**Directions:**
Reproduce, exactly, the lines of the material below from the line containing "Highlights of media" through the line containing "Trained personnel", with both end lines included and nothing else.

**Task data:**
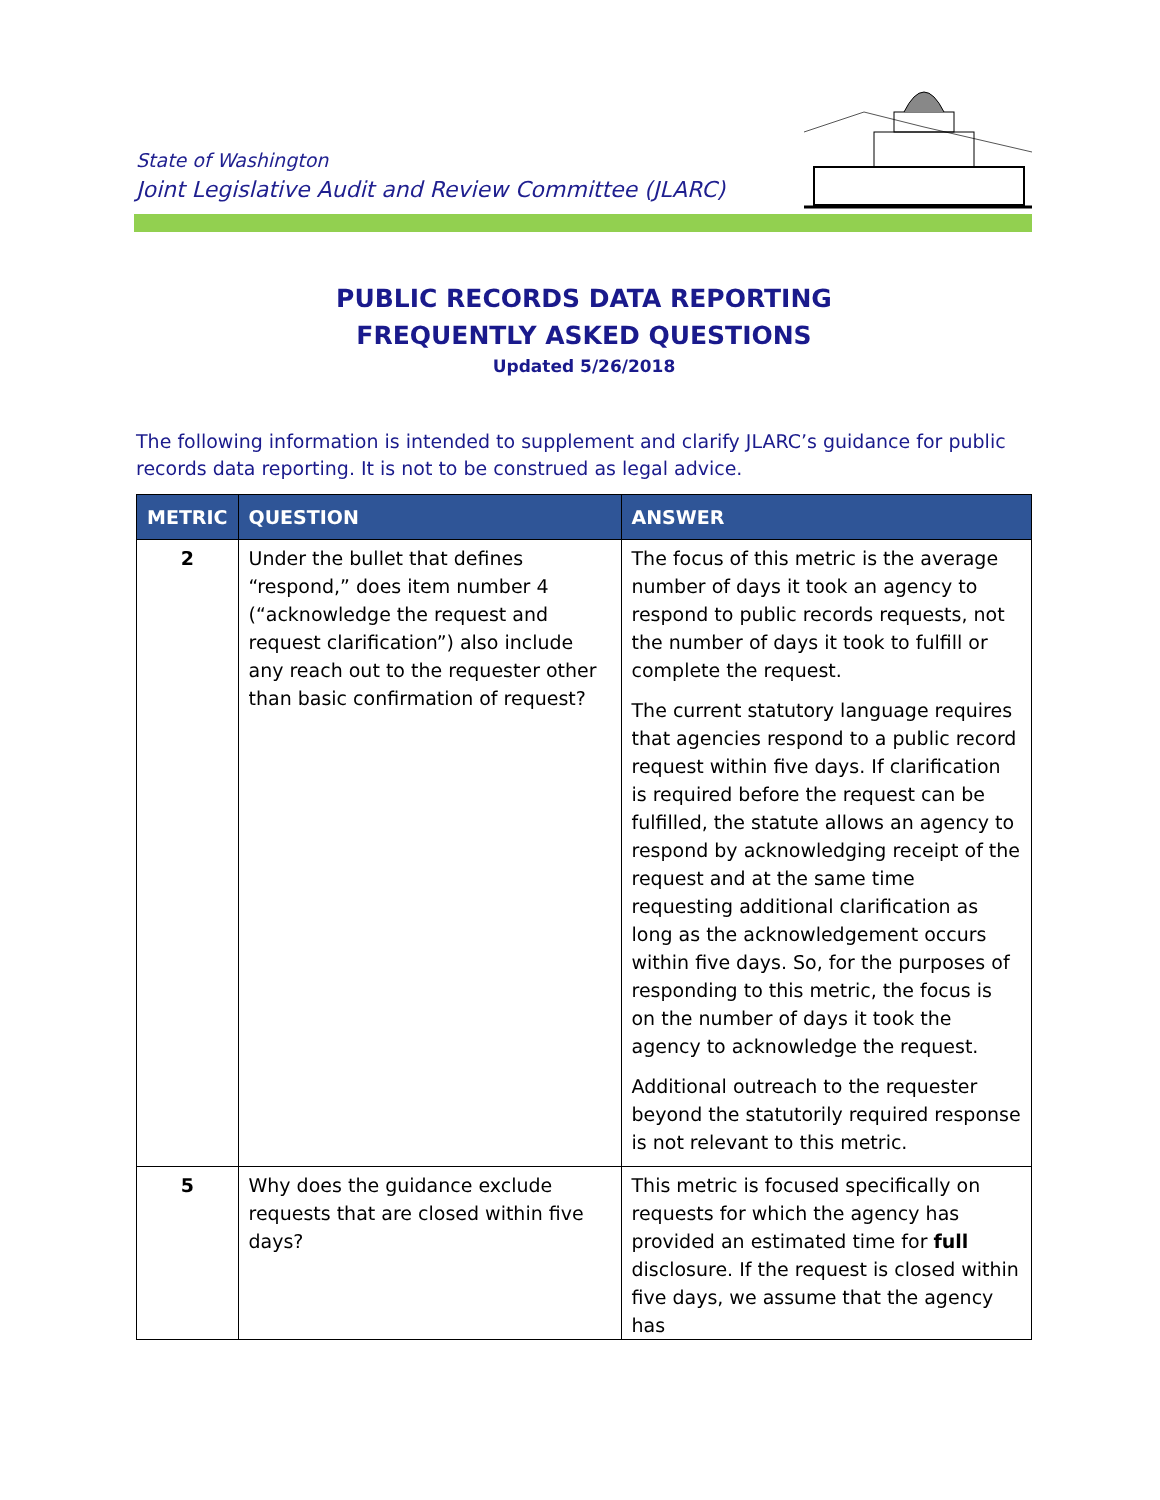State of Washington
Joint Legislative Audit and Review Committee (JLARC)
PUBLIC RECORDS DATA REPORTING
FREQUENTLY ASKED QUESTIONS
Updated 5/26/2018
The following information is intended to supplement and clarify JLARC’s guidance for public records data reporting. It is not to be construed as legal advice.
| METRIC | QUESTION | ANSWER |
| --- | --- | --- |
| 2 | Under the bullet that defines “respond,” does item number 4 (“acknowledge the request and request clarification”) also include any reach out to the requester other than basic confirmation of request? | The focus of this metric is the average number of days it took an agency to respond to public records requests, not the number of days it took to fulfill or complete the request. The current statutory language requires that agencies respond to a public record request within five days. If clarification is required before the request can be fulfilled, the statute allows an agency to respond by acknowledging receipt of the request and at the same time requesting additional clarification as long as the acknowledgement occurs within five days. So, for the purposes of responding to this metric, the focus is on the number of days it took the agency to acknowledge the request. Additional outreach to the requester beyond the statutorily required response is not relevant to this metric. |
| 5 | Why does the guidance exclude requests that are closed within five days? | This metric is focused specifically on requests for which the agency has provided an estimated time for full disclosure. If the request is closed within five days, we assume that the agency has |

* * *

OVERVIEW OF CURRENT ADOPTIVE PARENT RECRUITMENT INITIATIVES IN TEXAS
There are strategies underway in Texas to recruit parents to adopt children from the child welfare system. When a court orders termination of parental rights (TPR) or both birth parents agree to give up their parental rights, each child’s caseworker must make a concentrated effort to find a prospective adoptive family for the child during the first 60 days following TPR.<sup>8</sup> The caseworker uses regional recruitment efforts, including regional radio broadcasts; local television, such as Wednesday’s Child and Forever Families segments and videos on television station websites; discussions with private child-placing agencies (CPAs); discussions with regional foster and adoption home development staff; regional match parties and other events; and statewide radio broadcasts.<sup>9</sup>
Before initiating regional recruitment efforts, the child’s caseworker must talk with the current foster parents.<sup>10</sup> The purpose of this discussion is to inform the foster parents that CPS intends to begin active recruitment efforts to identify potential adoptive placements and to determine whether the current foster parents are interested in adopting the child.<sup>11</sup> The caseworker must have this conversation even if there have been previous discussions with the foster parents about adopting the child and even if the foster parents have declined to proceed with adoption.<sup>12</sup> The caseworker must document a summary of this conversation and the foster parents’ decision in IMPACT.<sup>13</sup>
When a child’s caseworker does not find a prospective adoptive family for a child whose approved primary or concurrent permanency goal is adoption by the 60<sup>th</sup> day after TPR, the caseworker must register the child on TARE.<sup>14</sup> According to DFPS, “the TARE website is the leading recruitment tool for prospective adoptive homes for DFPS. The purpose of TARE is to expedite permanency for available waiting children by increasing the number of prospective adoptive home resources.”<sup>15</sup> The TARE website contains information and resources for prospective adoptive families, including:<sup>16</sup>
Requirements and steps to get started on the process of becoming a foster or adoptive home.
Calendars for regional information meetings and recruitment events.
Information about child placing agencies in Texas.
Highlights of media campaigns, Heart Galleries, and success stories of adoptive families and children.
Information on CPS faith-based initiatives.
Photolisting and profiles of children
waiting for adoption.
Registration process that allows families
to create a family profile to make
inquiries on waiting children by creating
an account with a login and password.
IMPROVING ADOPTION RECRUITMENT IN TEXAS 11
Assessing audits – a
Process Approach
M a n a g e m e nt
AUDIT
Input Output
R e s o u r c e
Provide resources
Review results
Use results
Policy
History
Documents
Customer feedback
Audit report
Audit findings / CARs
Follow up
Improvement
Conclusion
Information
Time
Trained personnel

---

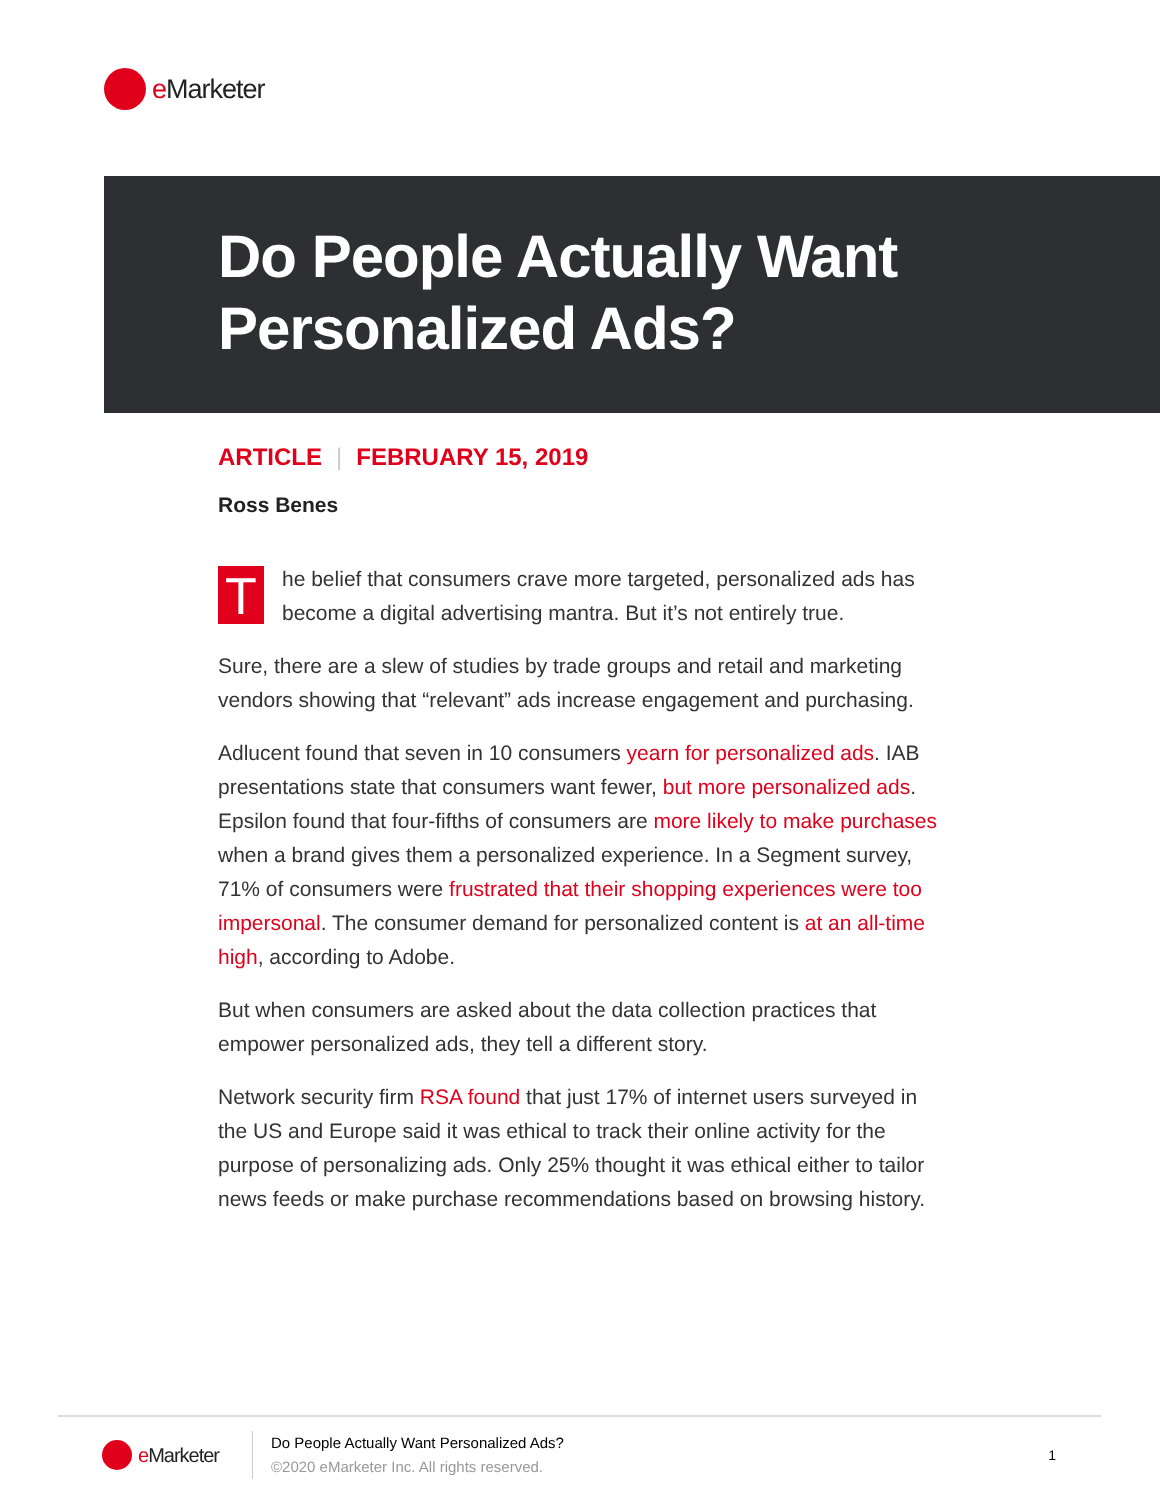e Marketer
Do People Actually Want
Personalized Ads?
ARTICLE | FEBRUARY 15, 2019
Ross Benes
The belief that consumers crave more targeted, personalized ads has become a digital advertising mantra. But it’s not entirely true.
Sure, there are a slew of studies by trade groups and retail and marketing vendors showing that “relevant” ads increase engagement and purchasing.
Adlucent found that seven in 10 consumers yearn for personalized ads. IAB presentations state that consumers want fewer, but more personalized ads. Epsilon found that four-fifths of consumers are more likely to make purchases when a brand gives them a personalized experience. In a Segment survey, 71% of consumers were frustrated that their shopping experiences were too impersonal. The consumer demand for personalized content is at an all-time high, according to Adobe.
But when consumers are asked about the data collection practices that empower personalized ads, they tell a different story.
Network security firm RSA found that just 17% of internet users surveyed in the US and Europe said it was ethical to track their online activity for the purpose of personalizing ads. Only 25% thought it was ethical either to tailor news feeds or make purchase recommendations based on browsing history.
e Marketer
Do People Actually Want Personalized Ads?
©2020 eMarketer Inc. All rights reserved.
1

**Solution for this exercise:**
Highlights of media campaigns, Heart Galleries, and success stories of adoptive families and children.
Information on CPS faith-based initiatives.
Photolisting and profiles of children
waiting for adoption.
Registration process that allows families
to create a family profile to make
inquiries on waiting children by creating
an account with a login and password.
IMPROVING ADOPTION RECRUITMENT IN TEXAS 11
Assessing audits – a
Process Approach
M a n a g e m e nt
AUDIT
Input Output
R e s o u r c e
Provide resources
Review results
Use results
Policy
History
Documents
Customer feedback
Audit report
Audit findings / CARs
Follow up
Improvement
Conclusion
Information
Time
Trained personnel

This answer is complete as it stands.